(Beginning of Input)
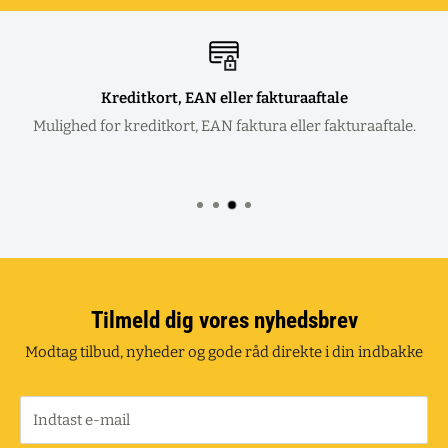
Kreditkort, EAN eller fakturaaftale
Mulighed for kreditkort, EAN faktura eller fakturaaftale.
Tilmeld dig vores nyhedsbrev
Modtag tilbud, nyheder og gode råd direkte i din indbakke
Indtast e-mail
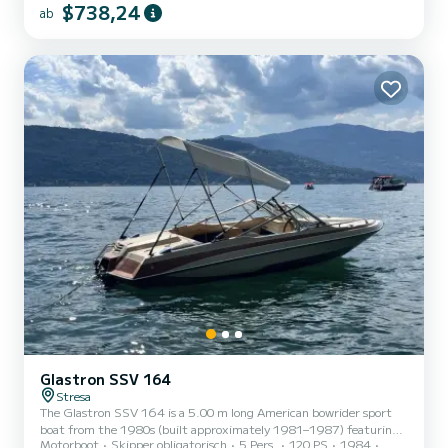
$738,24
ab
einem 115-PS-Yamaha-V4-Außenborder ausgestattet.
Glastron SSV 164
Stresa
The Glastron SSV 164 is a 5.00 m long American bowrider sport
boat from the 1980s (built approximately 1981–1987) featuring
Motorboot
Skipper obligatorisch
5 Pers.
120 PS
1984
the distinctive SSV (Super Stable V) hull. Your options: Two hours -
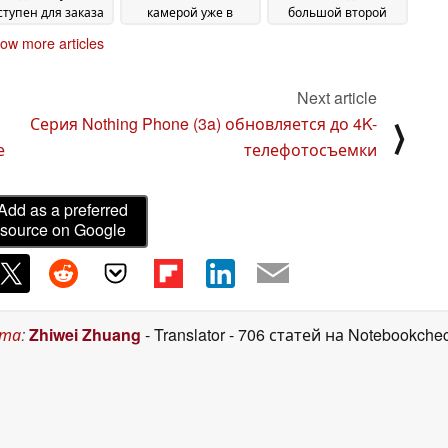
ступен для заказа
камерой уже в
большой второй
продаже
дисплей
31 March 2025
18 March 2025
13 March 2025
ow more articles
Next article
Серия Nothing Phone (3a) обновляется до 4K-
⟩
е
телефотосъемки
Add as a preferred
source on Google
ста
:
Zhiwei Zhuang
- Translator
- 706 статей на Notebookche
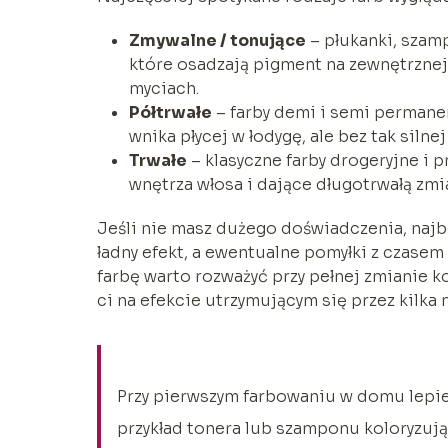
Zmywalne / tonujące
– płukanki, szamp
które osadzają pigment na zewnętrznej 
myciach.
Półtrwałe
– farby demi i semi permanen
wnika płycej w łodygę, ale bez tak silnej
Trwałe
– klasyczne farby drogeryjne i 
wnętrza włosa i dające długotrwałą zmia
Jeśli nie masz dużego doświadczenia, najb
ładny efekt, a ewentualne pomyłki z czasem
farbę warto rozważyć przy pełnej zmianie k
ci na efekcie utrzymującym się przez kilka m
Przy pierwszym farbowaniu w domu lepiej
przykład tonera lub szamponu koloryzują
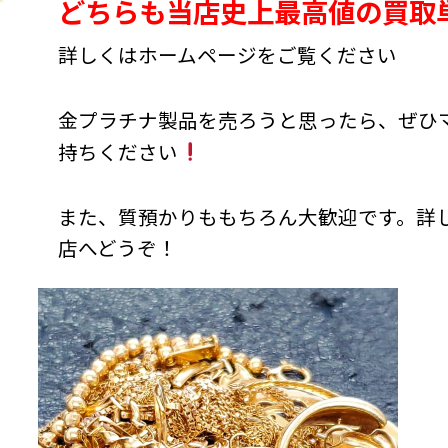
どちらも当店史上最高値の買取
詳しくはホームページをご覧ください
金プラチナ製品を売ろうと思ったら、ぜひ
持ちください
また、質預かりももちろん大歓迎です。詳
店へどうぞ！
(End of Input)
Exercise: Give back the material word for word, without images.

Result:
Kreditkort, EAN eller fakturaaftale
Mulighed for kreditkort, EAN faktura eller fakturaaftale.
Tilmeld dig vores nyhedsbrev
Modtag tilbud, nyheder og gode råd direkte i din indbakke
Indtast e-mail
$738,24
ab
einem 115-PS-Yamaha-V4-Außenborder ausgestattet.
Glastron SSV 164
Stresa
The Glastron SSV 164 is a 5.00 m long American bowrider sport
boat from the 1980s (built approximately 1981–1987) featuring
Motorboot
Skipper obligatorisch
5 Pers.
120 PS
1984
the distinctive SSV (Super Stable V) hull. Your options: Two hours -
ступен для заказа
камерой уже в
большой второй
продаже
дисплей
31 March 2025
18 March 2025
13 March 2025
ow more articles
Next article
Серия Nothing Phone (3a) обновляется до 4K-
⟩
е
телефотосъемки
Add as a preferred
source on Google
ста
:
Zhiwei Zhuang
- Translator
- 706 статей на Notebookche
Zmywalne / tonujące
– płukanki, szamp
które osadzają pigment na zewnętrznej 
myciach.
Półtrwałe
– farby demi i semi permanen
wnika płycej w łodygę, ale bez tak silnej
Trwałe
– klasyczne farby drogeryjne i 
wnętrza włosa i dające długotrwałą zmia
Jeśli nie masz dużego doświadczenia, najb
ładny efekt, a ewentualne pomyłki z czasem
farbę warto rozważyć przy pełnej zmianie k
ci na efekcie utrzymującym się przez kilka m
Przy pierwszym farbowaniu w domu lepiej
przykład tonera lub szamponu koloryzują
どちらも当店史上最高値の買取
詳しくはホームページをご覧ください
金プラチナ製品を売ろうと思ったら、ぜひ
持ちください
また、質預かりももちろん大歓迎です。詳
店へどうぞ！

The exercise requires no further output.